The Manhattan Conversion

Here’s how to stop fired caps from jamming Colt cap and ball revolvers.

by Paul Mazan

My first cowboy shoot was with a new pair of 1851 Colt Navy clones. They were gifts last Christmas and I had spent a long three months fondling and drooling over them just waiting for spring and a chance to shoot them.

The time had finally arrived and I couldn’t wait for my turn to clean the nefarious Doolin Gang out of the local saloon. At the buzzer, I drew my first pistol, brought it to full cock and pulled the trigger. I was awarded with a boom, a cloud of smoke, and the happy sound of lead hitting steel. The first outlaw had bitten the dust. Second plate and another steely-eyed desperado was pushing up daisies. Thumb back the hammer again the pop of the cap, the roar of the gun, a cloud of smoke, and a hearty “Hi-Yo Silver.” The fourth plate drifted into my sights and I squinted through the smoke cloud. Oh, he could hide but the outlaws days were numbered as I drew a bead and pulled the trigger, only to hear a faint click. I cocked the gun and again got nothing more than a click as the hammer fell. I pulled the hammer to half cock and reindexed the cylinder only to be met with two more clicks as I tried to get those last two chambers to fire. They never did.
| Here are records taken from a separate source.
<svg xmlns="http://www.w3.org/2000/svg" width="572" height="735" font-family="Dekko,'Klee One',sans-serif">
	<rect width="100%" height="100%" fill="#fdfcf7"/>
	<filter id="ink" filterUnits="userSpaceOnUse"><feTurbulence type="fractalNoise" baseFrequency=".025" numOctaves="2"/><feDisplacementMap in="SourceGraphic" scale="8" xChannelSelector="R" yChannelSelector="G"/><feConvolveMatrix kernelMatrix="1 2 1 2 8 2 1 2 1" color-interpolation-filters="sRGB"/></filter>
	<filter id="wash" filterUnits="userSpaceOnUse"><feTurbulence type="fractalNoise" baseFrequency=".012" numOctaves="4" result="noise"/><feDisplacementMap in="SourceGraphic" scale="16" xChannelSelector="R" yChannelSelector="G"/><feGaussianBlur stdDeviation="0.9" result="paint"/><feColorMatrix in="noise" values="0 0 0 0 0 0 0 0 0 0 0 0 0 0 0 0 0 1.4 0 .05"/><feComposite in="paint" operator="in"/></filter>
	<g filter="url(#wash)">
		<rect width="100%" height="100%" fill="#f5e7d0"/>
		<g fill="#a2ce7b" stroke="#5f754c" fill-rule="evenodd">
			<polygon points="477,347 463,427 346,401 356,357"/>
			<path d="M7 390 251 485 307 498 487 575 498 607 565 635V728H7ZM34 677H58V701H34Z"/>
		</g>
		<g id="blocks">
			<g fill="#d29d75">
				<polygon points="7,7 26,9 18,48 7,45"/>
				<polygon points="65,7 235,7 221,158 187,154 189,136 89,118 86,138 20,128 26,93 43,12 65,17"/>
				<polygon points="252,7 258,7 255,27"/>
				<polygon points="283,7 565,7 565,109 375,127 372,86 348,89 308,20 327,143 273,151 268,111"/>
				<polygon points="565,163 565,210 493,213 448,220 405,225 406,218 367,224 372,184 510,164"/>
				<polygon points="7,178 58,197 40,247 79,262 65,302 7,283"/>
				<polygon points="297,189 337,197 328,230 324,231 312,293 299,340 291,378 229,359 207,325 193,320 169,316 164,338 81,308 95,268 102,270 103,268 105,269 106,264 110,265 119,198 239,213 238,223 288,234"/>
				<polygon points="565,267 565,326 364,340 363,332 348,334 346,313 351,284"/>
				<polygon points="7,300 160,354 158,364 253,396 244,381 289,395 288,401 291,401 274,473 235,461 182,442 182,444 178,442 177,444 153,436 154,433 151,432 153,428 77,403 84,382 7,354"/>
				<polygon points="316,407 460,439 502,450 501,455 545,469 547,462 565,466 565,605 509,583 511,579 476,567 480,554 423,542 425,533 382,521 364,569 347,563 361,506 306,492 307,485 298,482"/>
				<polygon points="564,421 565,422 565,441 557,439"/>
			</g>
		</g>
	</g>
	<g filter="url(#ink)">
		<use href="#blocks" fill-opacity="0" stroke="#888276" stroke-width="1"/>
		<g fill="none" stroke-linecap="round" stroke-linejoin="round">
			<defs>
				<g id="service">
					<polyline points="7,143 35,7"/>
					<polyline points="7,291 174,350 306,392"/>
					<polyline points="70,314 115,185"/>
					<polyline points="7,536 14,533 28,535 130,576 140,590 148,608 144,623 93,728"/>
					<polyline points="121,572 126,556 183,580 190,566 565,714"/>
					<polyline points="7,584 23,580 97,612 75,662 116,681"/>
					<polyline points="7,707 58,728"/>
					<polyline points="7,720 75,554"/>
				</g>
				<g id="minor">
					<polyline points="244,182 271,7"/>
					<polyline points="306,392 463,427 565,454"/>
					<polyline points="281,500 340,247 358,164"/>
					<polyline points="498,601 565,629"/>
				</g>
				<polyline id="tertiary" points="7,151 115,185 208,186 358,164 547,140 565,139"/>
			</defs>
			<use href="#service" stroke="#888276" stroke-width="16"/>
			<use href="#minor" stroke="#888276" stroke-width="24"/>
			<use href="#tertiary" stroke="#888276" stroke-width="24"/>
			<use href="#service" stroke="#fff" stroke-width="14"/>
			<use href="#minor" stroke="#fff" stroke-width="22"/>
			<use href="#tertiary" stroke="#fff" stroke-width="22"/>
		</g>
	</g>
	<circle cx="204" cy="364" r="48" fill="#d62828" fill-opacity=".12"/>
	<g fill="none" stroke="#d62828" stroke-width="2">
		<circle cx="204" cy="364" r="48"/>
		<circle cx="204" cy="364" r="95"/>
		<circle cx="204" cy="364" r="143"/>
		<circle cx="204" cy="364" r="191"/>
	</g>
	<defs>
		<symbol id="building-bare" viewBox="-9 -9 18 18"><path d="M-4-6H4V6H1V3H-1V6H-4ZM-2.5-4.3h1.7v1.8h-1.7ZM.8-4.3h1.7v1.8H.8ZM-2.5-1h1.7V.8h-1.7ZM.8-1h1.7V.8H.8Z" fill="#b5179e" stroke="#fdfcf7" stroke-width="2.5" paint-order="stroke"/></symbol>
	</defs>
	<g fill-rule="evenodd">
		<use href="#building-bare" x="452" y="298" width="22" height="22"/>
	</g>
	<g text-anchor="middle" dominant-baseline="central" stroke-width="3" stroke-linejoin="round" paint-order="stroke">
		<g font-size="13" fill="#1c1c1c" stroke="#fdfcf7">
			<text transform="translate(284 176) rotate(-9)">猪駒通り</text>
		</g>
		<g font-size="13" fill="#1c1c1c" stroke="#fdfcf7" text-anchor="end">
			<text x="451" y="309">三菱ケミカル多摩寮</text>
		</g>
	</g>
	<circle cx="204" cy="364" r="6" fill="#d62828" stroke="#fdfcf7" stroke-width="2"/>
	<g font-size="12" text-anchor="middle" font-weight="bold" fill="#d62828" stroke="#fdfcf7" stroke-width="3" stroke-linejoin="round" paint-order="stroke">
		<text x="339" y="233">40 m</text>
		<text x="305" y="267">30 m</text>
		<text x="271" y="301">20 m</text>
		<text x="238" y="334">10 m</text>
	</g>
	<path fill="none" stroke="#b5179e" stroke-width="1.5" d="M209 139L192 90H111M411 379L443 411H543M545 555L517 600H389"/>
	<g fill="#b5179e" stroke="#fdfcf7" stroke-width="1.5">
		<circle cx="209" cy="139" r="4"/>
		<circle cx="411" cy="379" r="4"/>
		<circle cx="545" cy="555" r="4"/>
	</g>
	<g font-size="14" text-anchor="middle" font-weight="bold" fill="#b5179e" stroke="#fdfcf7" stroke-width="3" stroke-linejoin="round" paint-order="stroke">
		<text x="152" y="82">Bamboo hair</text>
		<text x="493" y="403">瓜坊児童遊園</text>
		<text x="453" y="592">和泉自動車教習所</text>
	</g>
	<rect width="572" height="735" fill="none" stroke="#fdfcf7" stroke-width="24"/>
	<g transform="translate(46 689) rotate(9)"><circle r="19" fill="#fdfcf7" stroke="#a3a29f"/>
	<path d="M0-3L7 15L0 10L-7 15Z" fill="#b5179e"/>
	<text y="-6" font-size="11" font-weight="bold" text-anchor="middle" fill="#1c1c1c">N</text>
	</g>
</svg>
Cap and ball revolvers can be a lot of fun to shoot but they can also be frustrating. One of the most common problems that plagues the Colt style of revolver occurs when pieces of a fired cap find their way into the inner workings of the revolver. That was exactly what happened on the fateful day I was theoretically gunned down by the infamous Doolin Gang. There are ways to prevent, or at least minimize, the possibility of this happening. Rotating the gun 90 degrees to the right as you pull the hammer back is the most often used way but the problem stems from a design flaw and a little known modification can help you in your efforts to rid the fictional West of steel outlaws or just have fun shooting a cap and ball pistol.